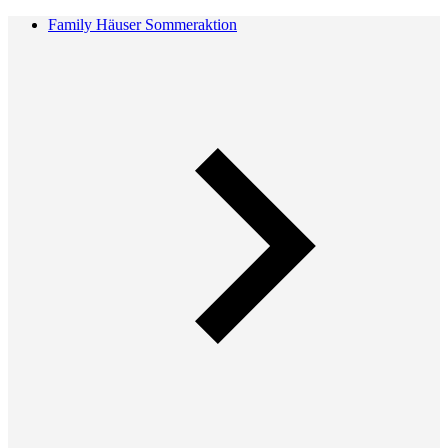
Family Häuser Sommeraktion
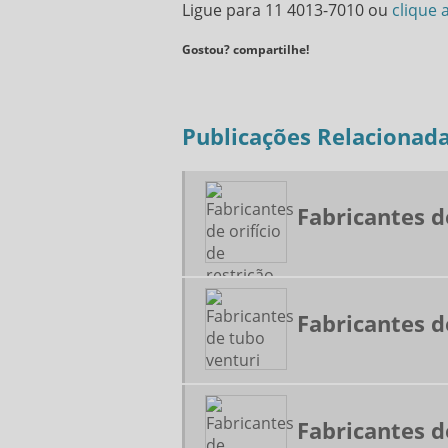
Ligue para
11 4013-7010
ou
clique 
Gostou? compartilhe!
Publicações Relacionad
Fabricantes de
Fabricantes d
Fabricantes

■ ■ ■ ■ ■

Only an exact copy of the records, free of images, belongs in the answer.

Family Häuser Sommeraktion
Ligue para
11 4013-7010
ou
clique 
Gostou? compartilhe!
Publicações Relacionad
Fabricantes de
Fabricantes d
Fabricantes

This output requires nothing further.